Christelijke encyclopedie

F.W. Grosheide (1926)

Gepubliceerd op 29-12-2019

Contra-remonstranten

betekenis & definitie

zijn de antipoden, de tegenvoeters van de Remonstranten. In ons vaderland dongen in de 16de en 17de eeuw twee levensbeschouwingen om den voorrang.

De Gereformeerde kerk in Nederland vertoonde wel èn in haar belijdenis èn in haar kerkenorde èn in haar liturgie een beslist Calvinistisch karakter, maar men had hier ook de geesteskinderen van Erasmus, Coornhert, e.a. Dezen zagen den band aan belijdenis en catechismus het liefst opgeheven, waren tegenstanders van het leerstuk der voorbeschikking, zochten steun bij de Overheid en hadden tegen haar inmenging in dingen, die van zuiver kerkelijken aard waren, geen bezwaar.
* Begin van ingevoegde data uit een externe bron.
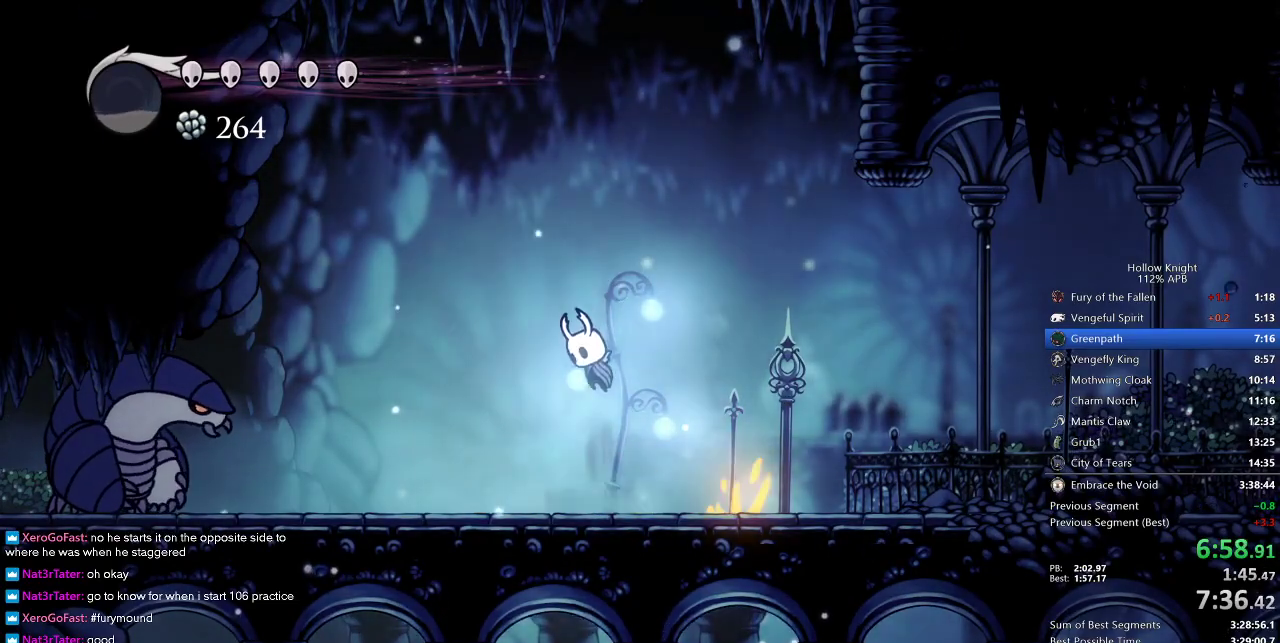
{"keys": ["left", "nail"], "events": [[233, "left", "down"], [317, "jump", "up"], [467, "nail", "down"]]}
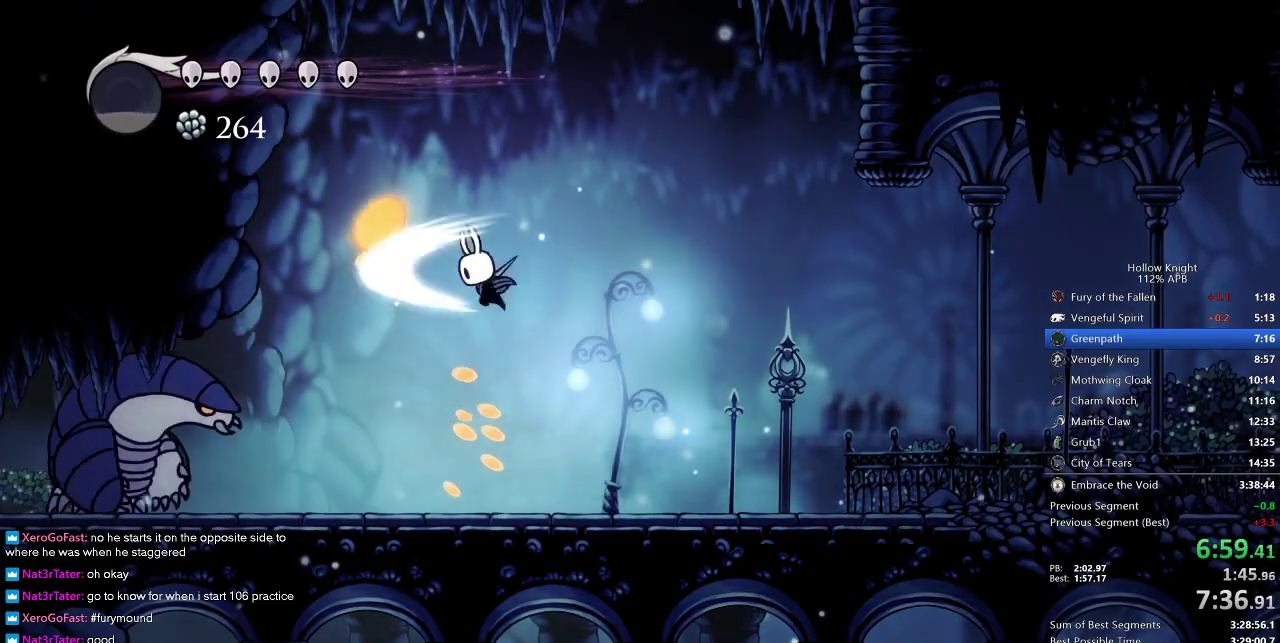
{"keys": ["left", "right"], "events": [[50, "left", "up"], [117, "nail", "up"], [117, "right", "down"], [500, "left", "down"]]}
Door den persoonlijken strijd tusschen Arminius en Gomarus kwam er echter langzamerhand teekening in den strijd der geesten. De studenten aan de Hoogeschool te Leiden trokken of voor dezen of voor genen professor partij en allerlei twistgeschrijf ontstond.

Gomarus beschuldigde in 1608 zijn collega Arminius van Pelagianisme en zelfs Jezuïtisme, terwijl Arminius zich keerde tegen het „hooghe gevoelen” van den bovenvaldrijver Gomarus. Arminius overleed in 1609 midden in den strijd, maar met Arminius’ sterven bloedde waarlijk het geschil niet dood.

Een breede kring van leerlingen en vereerders van dezen propageerden zijn gevoelens (voorzichtigPelagiaansch getint) in de kerken. Al hooger laaide de twist op, zoodat het kwam tot twee partijen.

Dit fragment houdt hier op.